304 U.S. 295
58 S.Ct. 868
82 L.Ed. 1357
ST. LOUIS, B. & M. RY. CO. et al.
BROWNSVILLE NAV. DIST. OF CAMERON COUNTY, TEX., et al.
Argued March 2, 1938.
Decided May 16, 1938.
Messrs. Robert H. Kelley and J. H. Tallichet, both of Houston, Tex., for petitioners.
Mr. Carl B. Callaway, of Dallas, Tex., for respondents.
Mr. Justice BUTLER delivered the opinion of the Court.

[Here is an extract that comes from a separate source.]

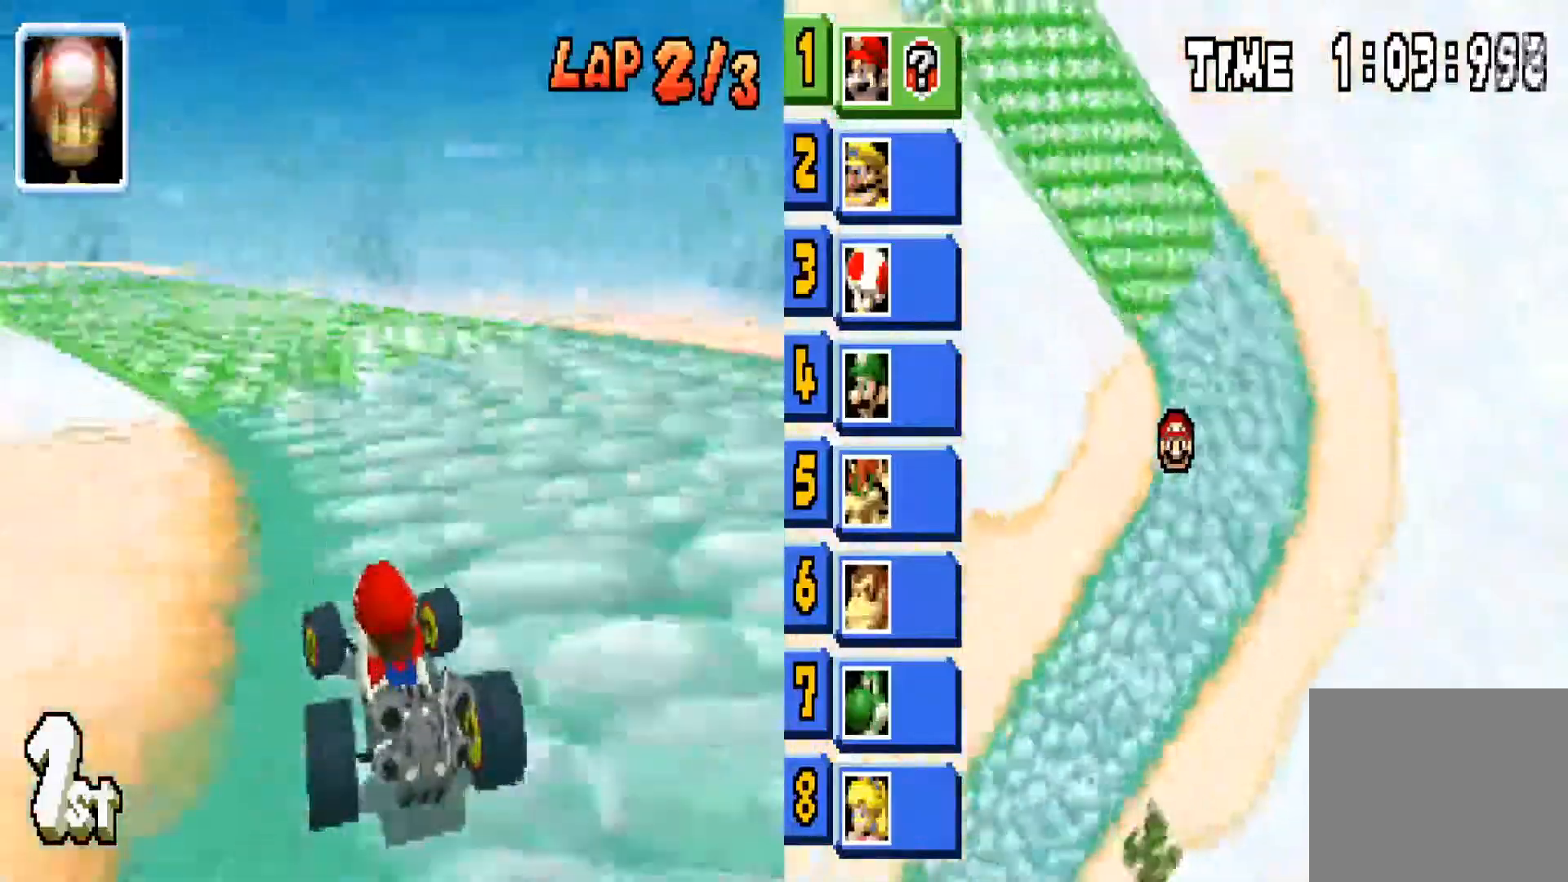
{"buttons": ["CIRCLE"], "left_stick": "left", "right_stick": "center", "events": [[200, "left_stick", "center"], [433, "left_stick", "left"]]}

Respondents applied to the United States court for the Southern District of Texas to obtain a writ of mandamus commanding petitioners to transport certain traffic and to furnish and continue for all time to furnish cars for transportation of freight between the Port of Brownsville, Texas, and Matamoros, Mexico. Petitioners by pleas to the jurisdiction asserted that the questions raised were essentially administrative and that therefore resort must first be had to the Interstate Commerce Commission. The district court heard evidence on the issues tendered by the pleas, sustained the petitioners' contention and dismissed the case. The Circuit Court of Appeals reversed. 5 Cir., 91 F.2d 502. This Court granted a writ of certiorari. 302 U.S. 669, 58 S.Ct. 42, 82 L.Ed. —-.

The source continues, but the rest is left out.